Each record below should be output verbatim, without pictures.
-- Opening Marker --
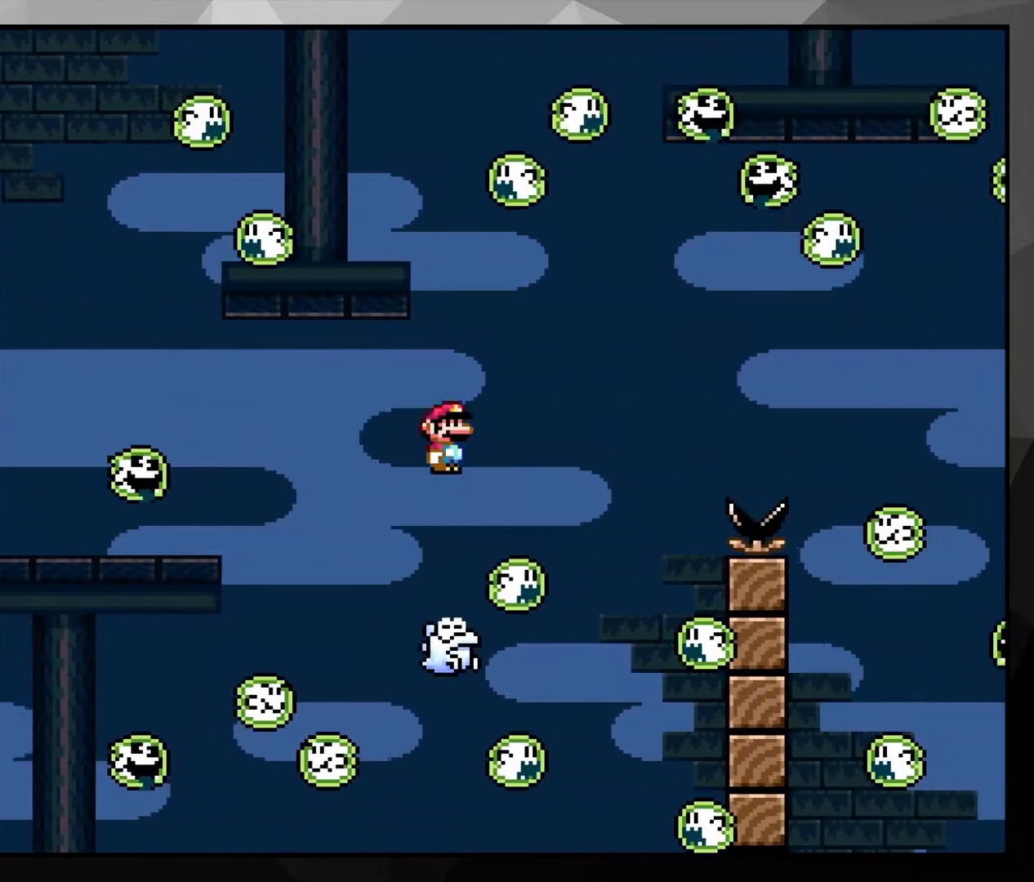
{"buttons": ["A", "X"], "events": [[183, "DPAD_LEFT", "down"], [250, "A", "down"], [300, "DPAD_LEFT", "up"]]}
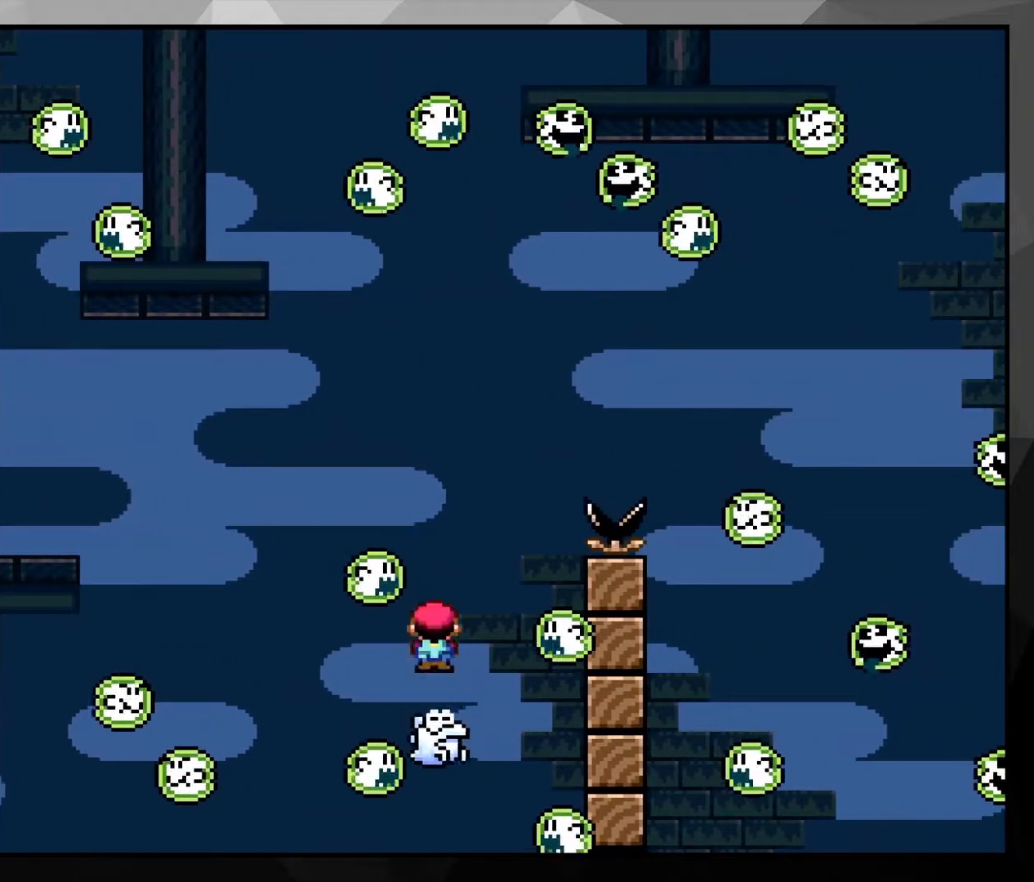
{"buttons": ["A", "X", "DPAD_RIGHT"], "events": [[33, "DPAD_RIGHT", "down"]]}
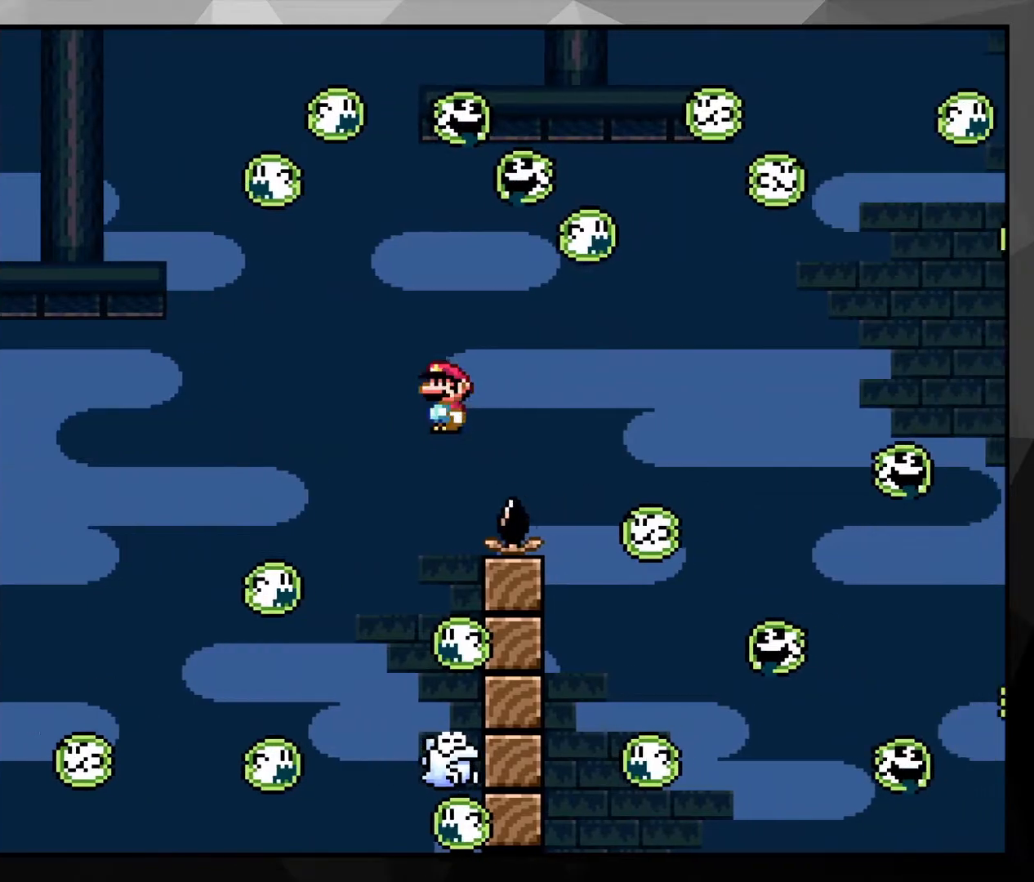
{"buttons": ["A", "X", "DPAD_RIGHT"], "events": []}
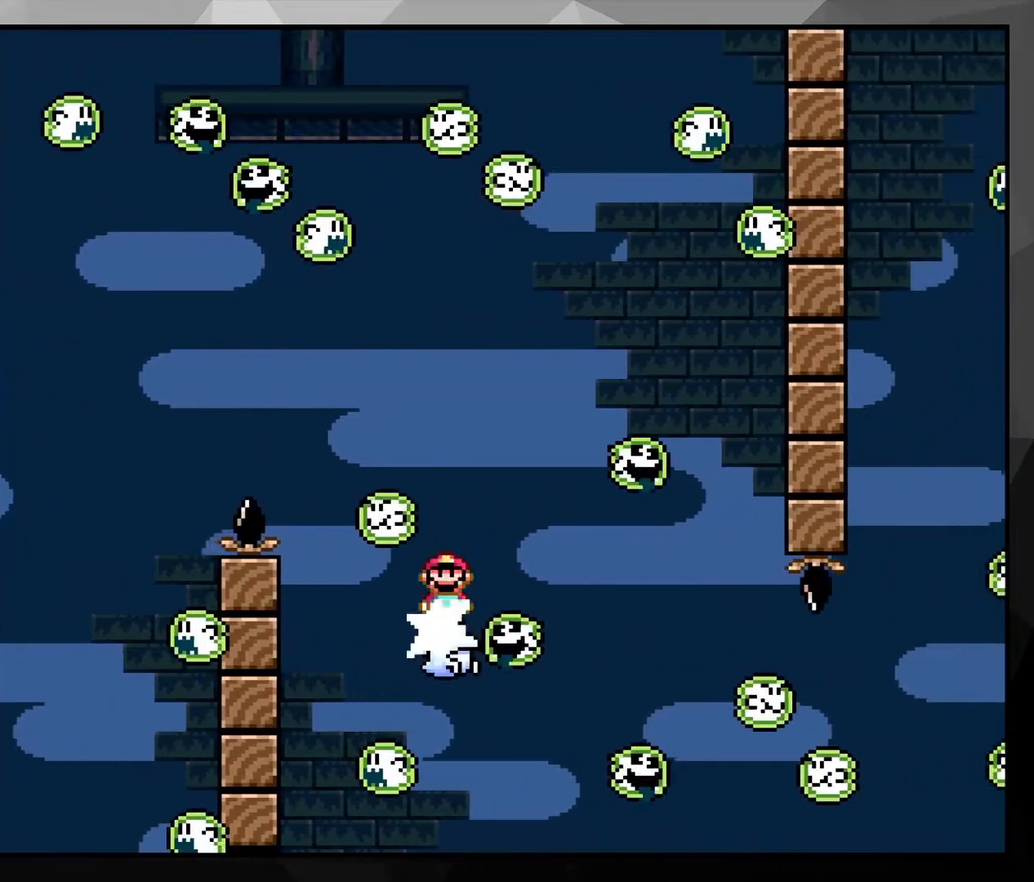
{"buttons": ["X"], "events": [[117, "DPAD_LEFT", "down"], [117, "DPAD_RIGHT", "up"], [150, "A", "up"], [217, "DPAD_LEFT", "up"], [333, "DPAD_RIGHT", "down"], [483, "DPAD_RIGHT", "up"]]}
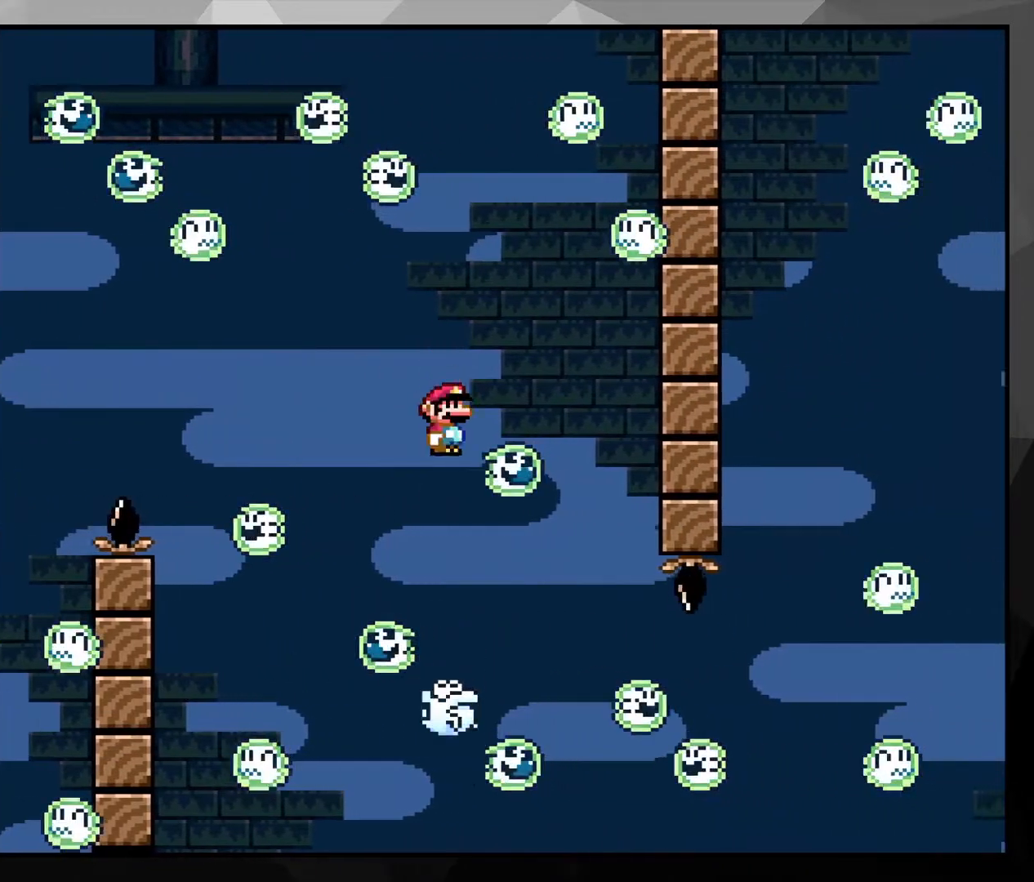
{"buttons": ["X", "DPAD_RIGHT"], "events": [[67, "DPAD_RIGHT", "down"]]}
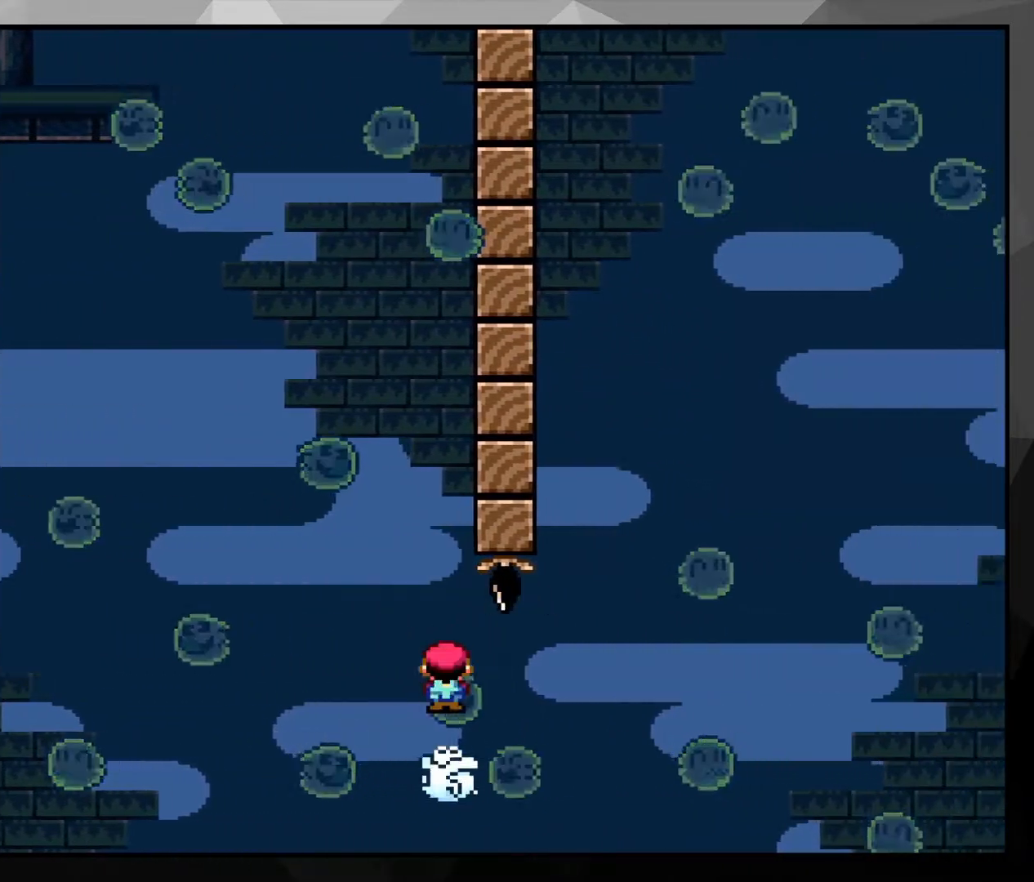
{"buttons": ["X", "DPAD_RIGHT"], "events": []}
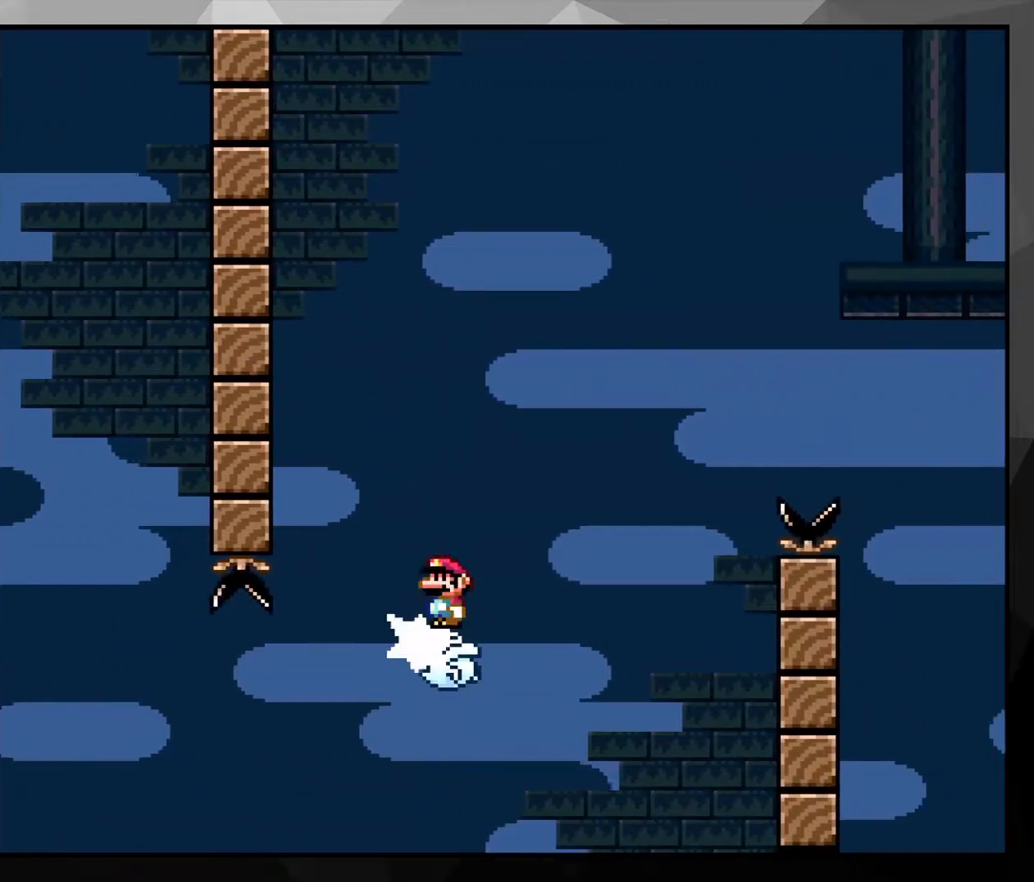
{"buttons": ["X"], "events": [[500, "DPAD_RIGHT", "up"]]}
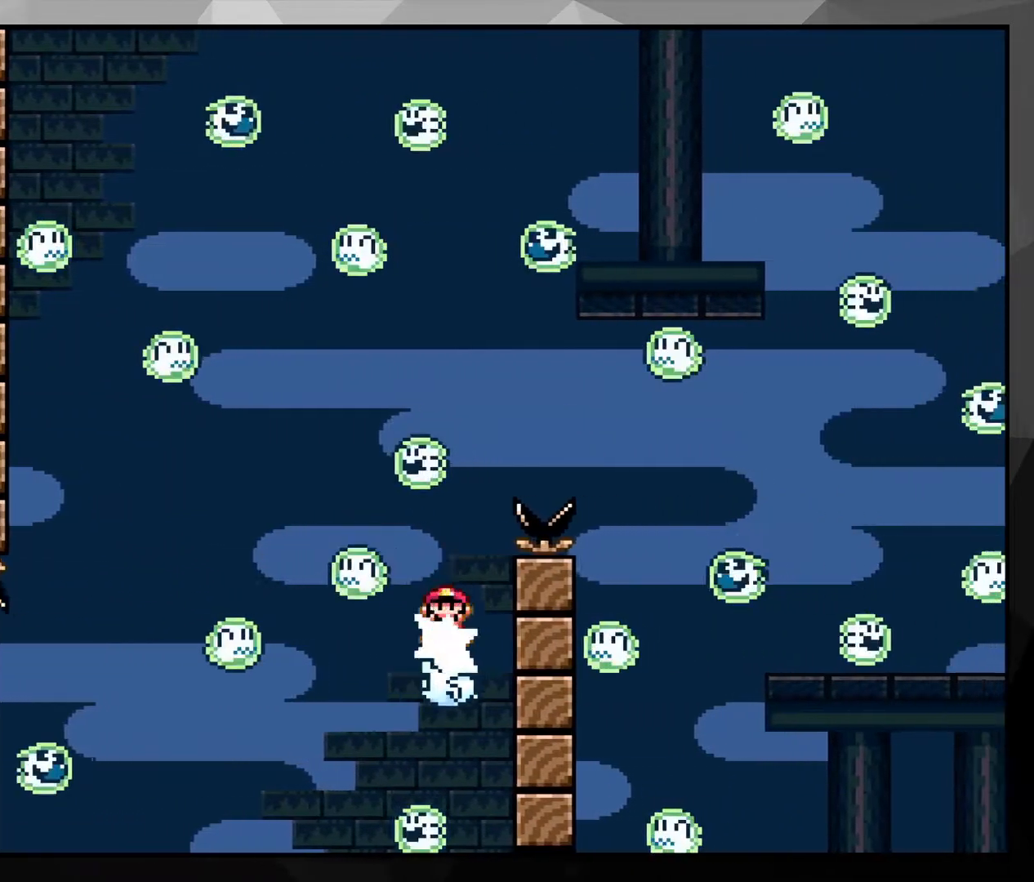
{"buttons": ["A", "X"], "events": [[150, "A", "down"]]}
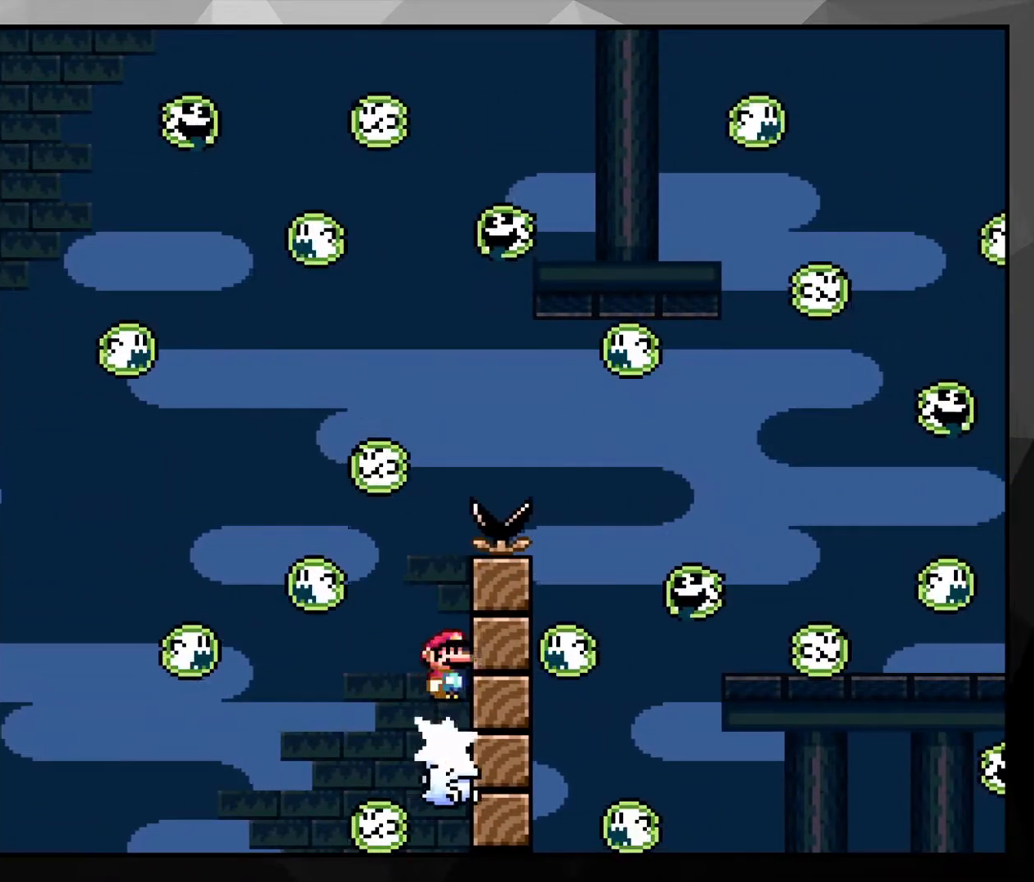
{"buttons": ["A", "X"], "events": []}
-- Closing Marker --
• Output for this task:
{"buttons": ["A", "X"], "events": [[183, "DPAD_LEFT", "down"], [250, "A", "down"], [300, "DPAD_LEFT", "up"]]}
{"buttons": ["A", "X", "DPAD_RIGHT"], "events": [[33, "DPAD_RIGHT", "down"]]}
{"buttons": ["A", "X", "DPAD_RIGHT"], "events": []}
{"buttons": ["X"], "events": [[117, "DPAD_LEFT", "down"], [117, "DPAD_RIGHT", "up"], [150, "A", "up"], [217, "DPAD_LEFT", "up"], [333, "DPAD_RIGHT", "down"], [483, "DPAD_RIGHT", "up"]]}
{"buttons": ["X", "DPAD_RIGHT"], "events": [[67, "DPAD_RIGHT", "down"]]}
{"buttons": ["X", "DPAD_RIGHT"], "events": []}
{"buttons": ["X"], "events": [[500, "DPAD_RIGHT", "up"]]}
{"buttons": ["A", "X"], "events": [[150, "A", "down"]]}
{"buttons": ["A", "X"], "events": []}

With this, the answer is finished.